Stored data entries
────────────────────────────────────────

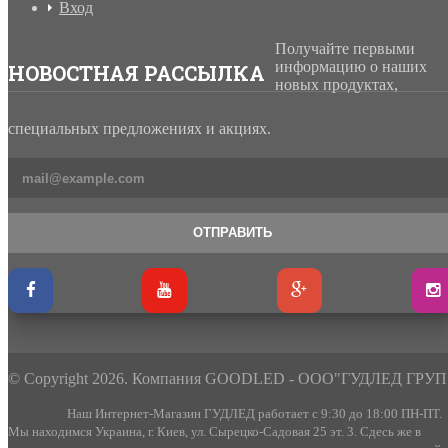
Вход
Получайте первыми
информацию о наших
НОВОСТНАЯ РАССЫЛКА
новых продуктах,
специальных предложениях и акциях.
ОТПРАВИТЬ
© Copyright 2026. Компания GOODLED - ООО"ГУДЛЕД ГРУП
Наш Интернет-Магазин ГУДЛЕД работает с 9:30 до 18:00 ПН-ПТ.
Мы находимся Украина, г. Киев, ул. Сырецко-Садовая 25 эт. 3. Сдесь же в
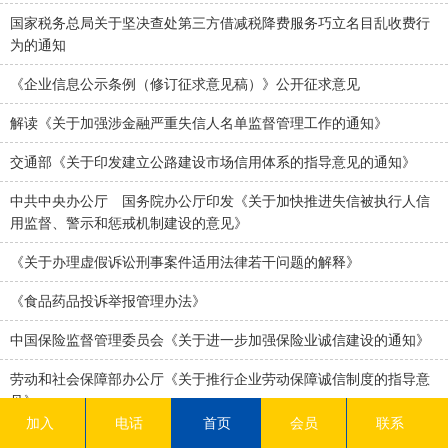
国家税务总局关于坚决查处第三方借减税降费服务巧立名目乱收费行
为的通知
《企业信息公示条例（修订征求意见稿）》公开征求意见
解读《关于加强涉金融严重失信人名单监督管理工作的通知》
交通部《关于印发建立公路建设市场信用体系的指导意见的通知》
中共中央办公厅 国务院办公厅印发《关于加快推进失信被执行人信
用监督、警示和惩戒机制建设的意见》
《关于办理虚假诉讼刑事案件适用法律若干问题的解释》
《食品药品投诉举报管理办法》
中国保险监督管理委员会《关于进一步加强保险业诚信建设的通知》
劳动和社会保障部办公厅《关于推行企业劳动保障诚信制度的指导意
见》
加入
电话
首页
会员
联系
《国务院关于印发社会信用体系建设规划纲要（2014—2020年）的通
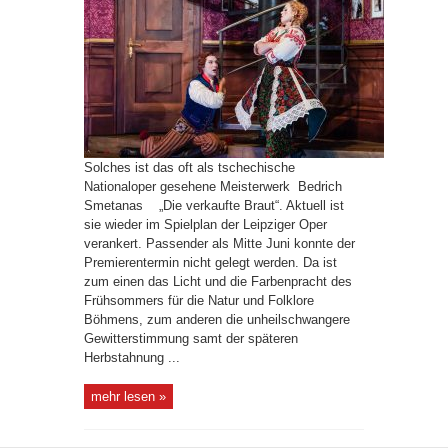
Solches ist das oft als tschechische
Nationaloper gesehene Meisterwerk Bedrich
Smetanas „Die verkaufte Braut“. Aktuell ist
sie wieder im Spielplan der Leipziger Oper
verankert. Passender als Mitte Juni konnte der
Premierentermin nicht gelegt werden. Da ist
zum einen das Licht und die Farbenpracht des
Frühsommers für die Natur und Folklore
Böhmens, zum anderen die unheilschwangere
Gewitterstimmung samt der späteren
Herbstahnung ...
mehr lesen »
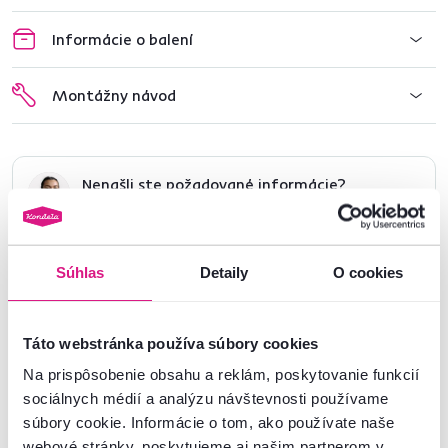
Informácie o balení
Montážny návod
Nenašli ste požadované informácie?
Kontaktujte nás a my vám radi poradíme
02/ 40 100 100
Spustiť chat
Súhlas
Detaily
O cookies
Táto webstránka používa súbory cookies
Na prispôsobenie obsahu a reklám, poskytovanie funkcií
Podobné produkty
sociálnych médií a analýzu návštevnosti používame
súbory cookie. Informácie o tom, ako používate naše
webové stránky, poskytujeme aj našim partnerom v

────────────────────────────────────────

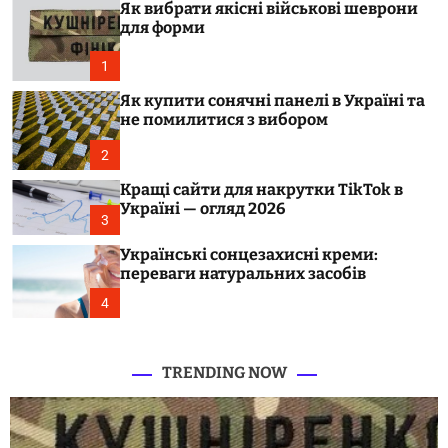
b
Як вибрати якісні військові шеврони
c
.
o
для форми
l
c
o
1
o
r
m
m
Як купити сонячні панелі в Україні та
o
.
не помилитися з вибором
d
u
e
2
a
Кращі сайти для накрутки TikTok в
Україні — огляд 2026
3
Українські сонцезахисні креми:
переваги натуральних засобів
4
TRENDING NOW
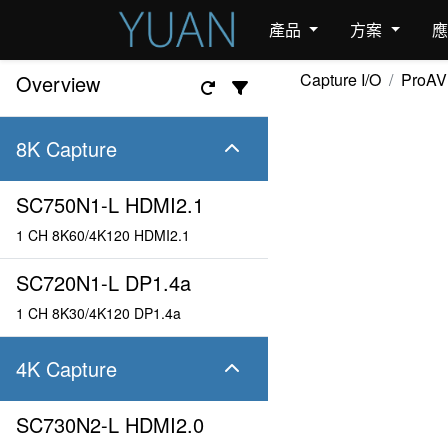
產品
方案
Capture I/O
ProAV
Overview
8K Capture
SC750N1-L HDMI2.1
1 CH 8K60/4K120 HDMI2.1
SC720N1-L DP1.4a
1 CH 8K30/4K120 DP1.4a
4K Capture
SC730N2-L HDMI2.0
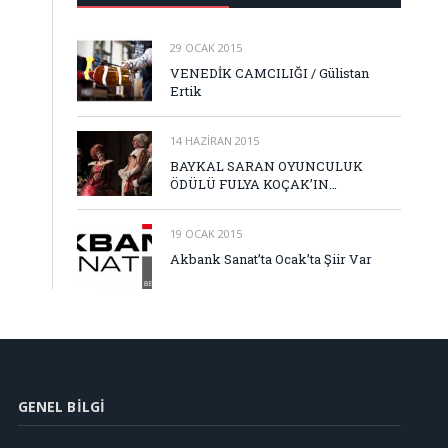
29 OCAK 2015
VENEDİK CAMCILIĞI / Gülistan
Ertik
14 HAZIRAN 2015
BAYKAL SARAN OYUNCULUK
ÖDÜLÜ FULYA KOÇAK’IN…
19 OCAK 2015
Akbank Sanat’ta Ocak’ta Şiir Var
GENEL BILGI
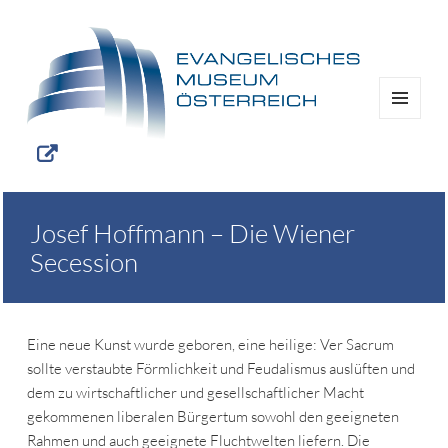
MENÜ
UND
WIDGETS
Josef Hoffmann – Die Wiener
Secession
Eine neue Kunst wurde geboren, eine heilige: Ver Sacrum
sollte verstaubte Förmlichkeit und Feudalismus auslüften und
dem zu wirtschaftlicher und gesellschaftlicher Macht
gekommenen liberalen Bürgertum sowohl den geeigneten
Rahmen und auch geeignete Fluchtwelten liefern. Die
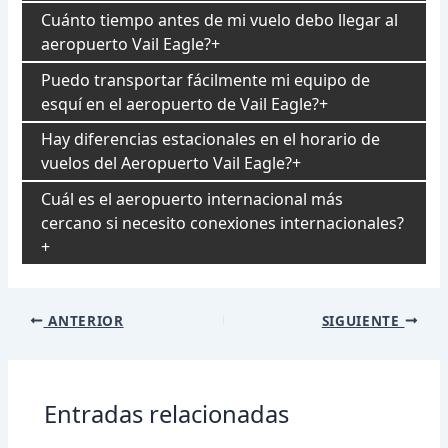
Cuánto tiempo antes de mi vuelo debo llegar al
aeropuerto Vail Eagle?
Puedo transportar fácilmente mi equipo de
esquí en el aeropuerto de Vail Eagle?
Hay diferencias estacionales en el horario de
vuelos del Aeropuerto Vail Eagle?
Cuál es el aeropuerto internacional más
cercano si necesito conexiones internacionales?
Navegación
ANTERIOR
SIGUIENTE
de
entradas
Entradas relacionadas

────────────────────────────────────────

• **INSTRUCTIONS FOR THE TASK**: Each line that holds the string "ГУДЛЕД" is to be copied from the entries above.

• **OUTPUT**:
© Copyright 2026. Компания GOODLED - ООО"ГУДЛЕД ГРУП
Наш Интернет-Магазин ГУДЛЕД работает с 9:30 до 18:00 ПН-ПТ.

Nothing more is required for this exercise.